**INSTRUCTION**: Reproduce the lines running from the one containing "What is the" up to and including the one containing "Between Andalucía (2017)", omitting the pictures.

**RAW DATA**:
--------------------------------------------------

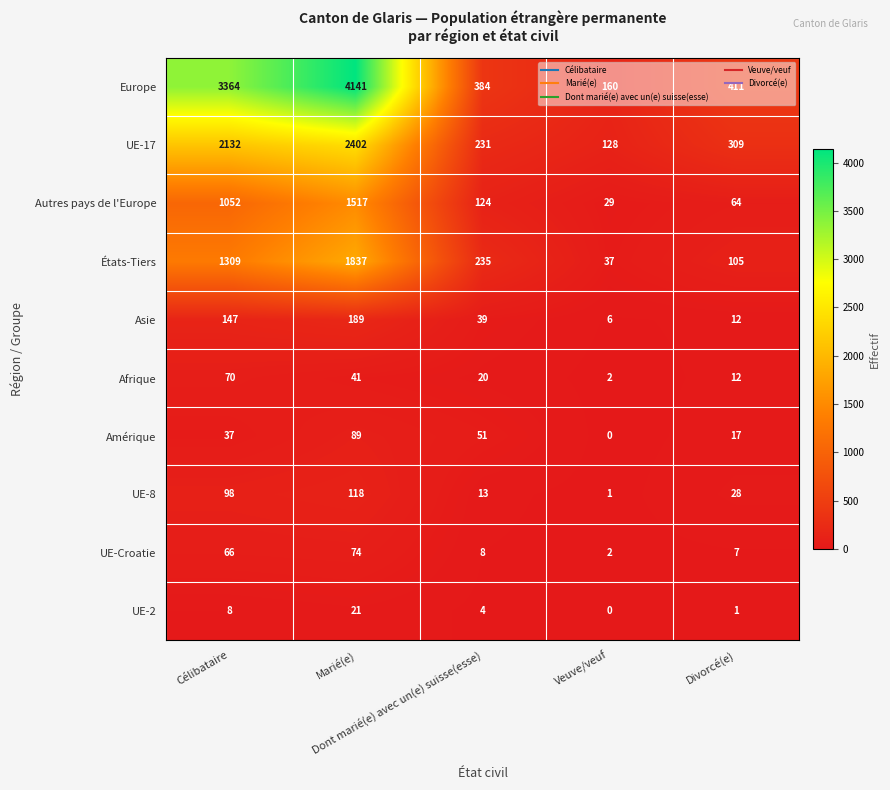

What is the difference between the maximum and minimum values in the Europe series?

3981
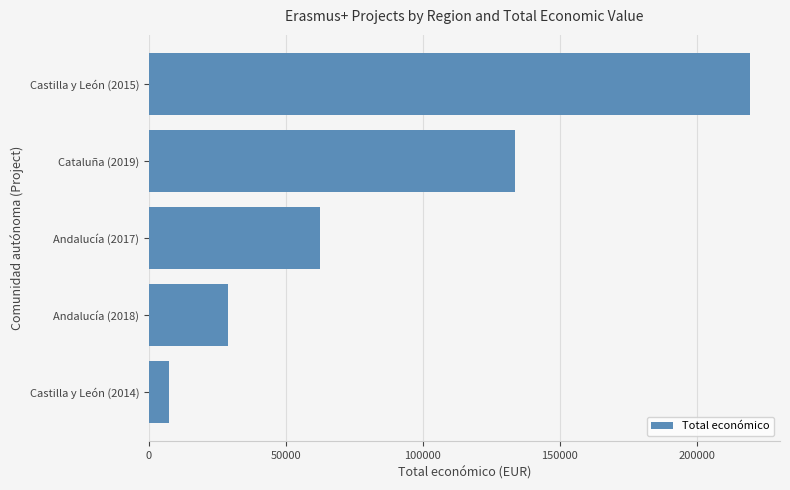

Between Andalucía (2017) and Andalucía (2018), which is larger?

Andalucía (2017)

--------------------------------------------------

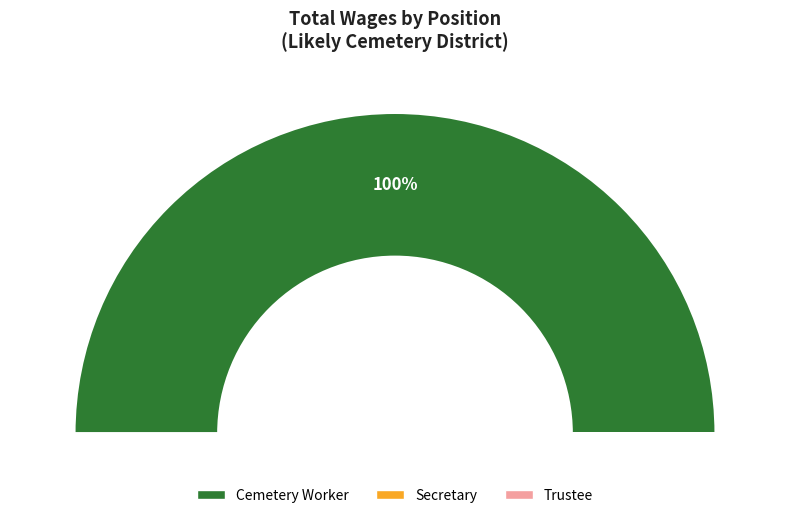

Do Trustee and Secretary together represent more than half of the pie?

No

--------------------------------------------------

**WRITTEN ANSWER**:
What is the difference between the maximum and minimum values in the Europe series?

3981

Between Andalucía (2017) and Andalucía (2018), which is larger?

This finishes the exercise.